As the party of inclusion, Democrats of the 21st century don't share the Republican embarrassment of still having a slate of stunningly similar, old white guys running for president. Instead, Democrats actually deal with politics of gender and race but aren't doing a very good job of handling it.

This fallout is understandable, to an extent. This is a chance — a darned good one, given the atmosphere — to have our first female president. Or our first minority one. The stakes are high for groups that have been shamefully excluded in the past.

But how much damage will be done by a race-gender Balkanization in the primaries?
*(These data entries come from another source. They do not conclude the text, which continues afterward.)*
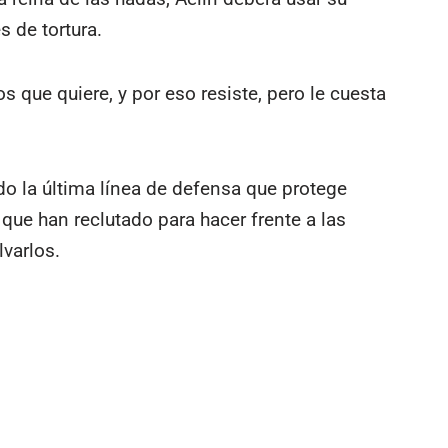
 de tortura.
 que quiere, y por eso resiste, pero le cuesta
do la última línea de defensa que protege
 que han reclutado para hacer frente a las
varlos.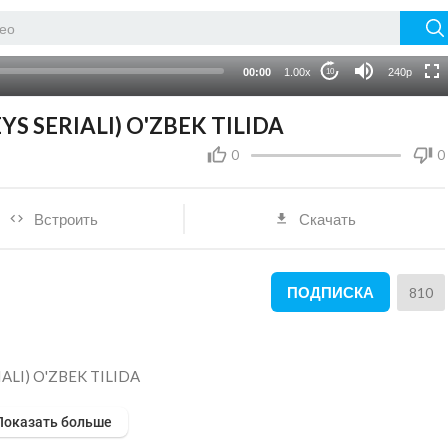
720p
auto
00:00
1.00x
240p
10
YS SERIALI) O'ZBEK TILIDA
0
0
Встроить
Скачать
ПОДПИСКА
810
IALI) O'ZBEK TILIDA
Показать больше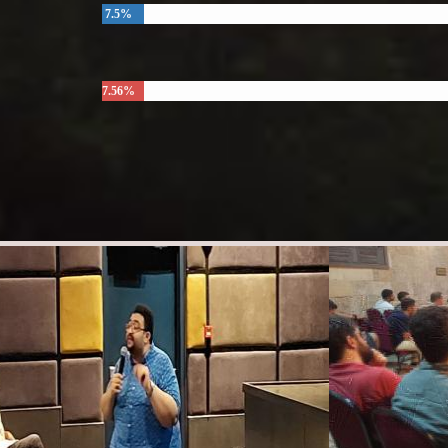
7.5%
7.56%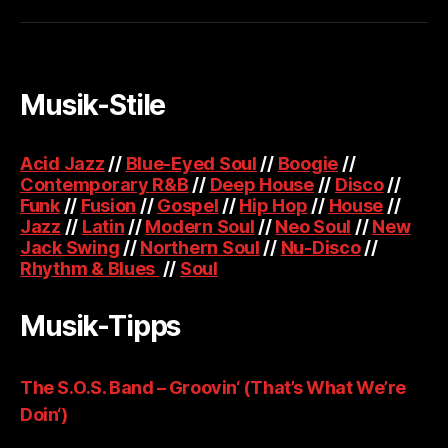
Musik-Stile
Acid Jazz
//
Blue-Eyed Soul
//
Boogie
//
Contemporary R&B
//
Deep House
//
Disco
//
Funk
//
Fusion
//
Gospel
//
Hip Hop
//
House
//
Jazz
//
Latin
//
Modern Soul
//
Neo Soul
//
New
Jack Swing
//
Northern Soul
//
Nu-Disco
//
Rhythm & Blues
//
Soul
Musik-Tipps
The S.O.S. Band – Groovin‘ (That’s What We’re
Doin‘)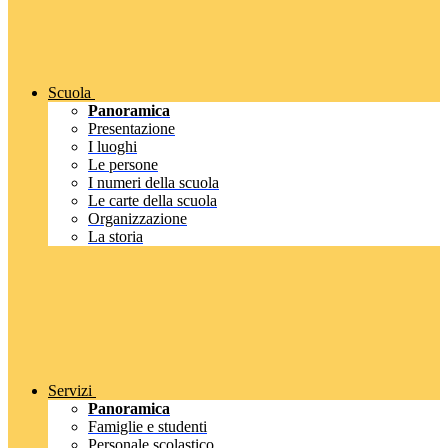
Scuola
Panoramica
Presentazione
I luoghi
Le persone
I numeri della scuola
Le carte della scuola
Organizzazione
La storia
Servizi
Panoramica
Famiglie e studenti
Personale scolastico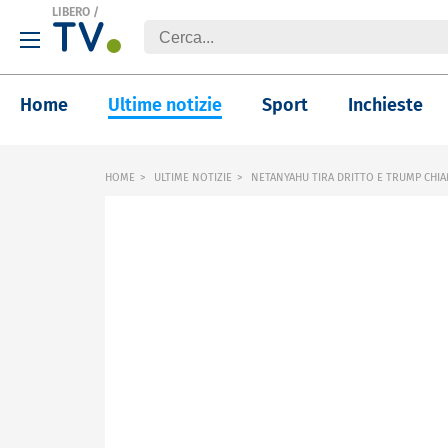
LIBERO
/
Home
Ultime notizie
Sport
Inchieste
HOME
ULTIME NOTIZIE
NETANYAHU TIRA DRITTO E TRUMP CHIA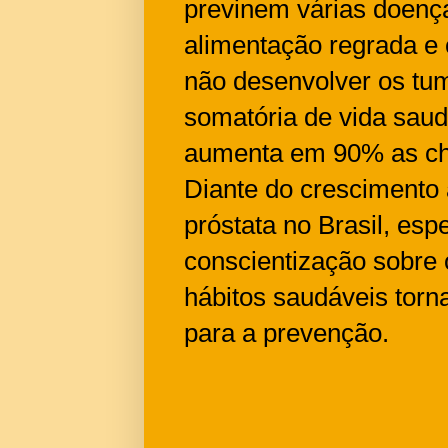
previnem várias doenç
alimentação regrada e 
não desenvolver os tum
somatória de vida sau
aumenta em 90% as cha
Diante do crescimento
próstata no Brasil, es
conscientização sobre 
hábitos saudáveis tor
para a prevenção.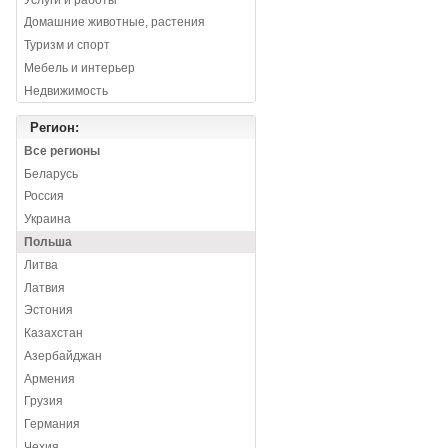
Домашние животные, растения
Туризм и спорт
Мебель и интерьер
Недвижимость
Регион:
Все регионы
Беларусь
Россия
Украина
Польша
Литва
Латвия
Эстония
Казахстан
Азербайджан
Армения
Грузия
Германия
Чехия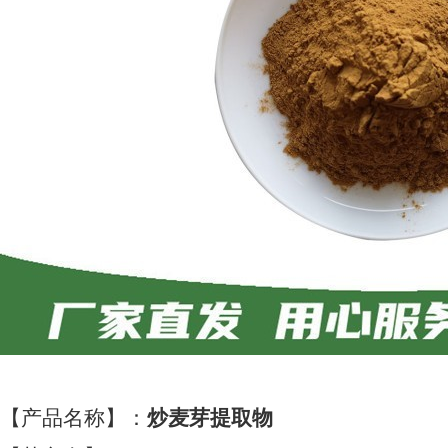
【产品名称】：
炒麦芽提取物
How many will be upset to the point of disaffection come November?

Add to this a peculiar ailment common to the American liberal — a form of competitive self-righteousness I call "I am more philosophically pure than you, and I can prove it!" Symptoms include a remarkable ability to find fault with any statement by anybody at any time. We utilize this skill against political enemies but save our most thorough deconstructions for thoughts of alleged political friends. Yes, like the Mafia, we prefer to kill our own.

Take the Walt Kelly quote above. It says "he is us" — not "she" or "it." That's obviously sexist, even if the he is referring to an enemy. And so on. And so on. Ad infinitum.

Will we be able to go back to enjoying the fact that Obama and Clinton represent two groups better poised than ever to sit in the White House? Will the bitterness mellow and the sight of four more Republican years galvanize us, finally? You're pretty nervous, aren't you? I know I am.